**Task description:**
Retype the records below from their first line through the line containing "- Add a payment entry", and include nothing else.

»»

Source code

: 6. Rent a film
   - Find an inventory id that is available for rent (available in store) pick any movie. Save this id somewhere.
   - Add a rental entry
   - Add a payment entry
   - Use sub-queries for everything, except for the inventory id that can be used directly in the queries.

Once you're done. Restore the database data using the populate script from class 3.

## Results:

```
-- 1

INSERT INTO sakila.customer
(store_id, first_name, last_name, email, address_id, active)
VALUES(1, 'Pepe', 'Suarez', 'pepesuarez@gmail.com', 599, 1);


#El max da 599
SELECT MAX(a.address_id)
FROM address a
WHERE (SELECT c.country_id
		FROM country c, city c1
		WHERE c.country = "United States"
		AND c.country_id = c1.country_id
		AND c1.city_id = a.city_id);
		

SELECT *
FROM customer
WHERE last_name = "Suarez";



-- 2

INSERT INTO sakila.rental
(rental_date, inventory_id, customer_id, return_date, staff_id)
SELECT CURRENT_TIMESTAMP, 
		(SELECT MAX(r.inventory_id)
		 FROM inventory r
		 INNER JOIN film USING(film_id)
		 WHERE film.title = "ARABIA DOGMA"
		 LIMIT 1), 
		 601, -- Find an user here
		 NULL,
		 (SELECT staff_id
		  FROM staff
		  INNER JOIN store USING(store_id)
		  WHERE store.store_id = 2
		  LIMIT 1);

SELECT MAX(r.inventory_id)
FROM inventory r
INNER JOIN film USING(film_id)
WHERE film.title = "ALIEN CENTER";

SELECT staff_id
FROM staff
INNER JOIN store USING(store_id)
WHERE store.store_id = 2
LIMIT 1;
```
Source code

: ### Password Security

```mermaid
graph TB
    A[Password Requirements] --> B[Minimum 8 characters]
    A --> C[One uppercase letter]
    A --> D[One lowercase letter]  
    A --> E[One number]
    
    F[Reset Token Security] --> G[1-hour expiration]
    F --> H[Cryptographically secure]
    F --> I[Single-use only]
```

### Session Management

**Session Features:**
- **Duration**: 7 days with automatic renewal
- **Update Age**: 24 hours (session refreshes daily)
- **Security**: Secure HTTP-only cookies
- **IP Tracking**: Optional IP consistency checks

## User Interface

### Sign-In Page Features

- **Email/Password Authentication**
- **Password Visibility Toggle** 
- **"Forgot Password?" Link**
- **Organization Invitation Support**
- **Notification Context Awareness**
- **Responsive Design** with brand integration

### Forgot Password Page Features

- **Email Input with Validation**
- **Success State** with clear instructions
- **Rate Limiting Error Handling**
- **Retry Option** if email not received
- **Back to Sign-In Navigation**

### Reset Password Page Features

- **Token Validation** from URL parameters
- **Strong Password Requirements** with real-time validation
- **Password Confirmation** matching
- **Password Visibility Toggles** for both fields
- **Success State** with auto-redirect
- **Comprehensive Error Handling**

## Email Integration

««

**Task response:**
Source code

: 6. Rent a film
   - Find an inventory id that is available for rent (available in store) pick any movie. Save this id somewhere.
   - Add a rental entry
   - Add a payment entry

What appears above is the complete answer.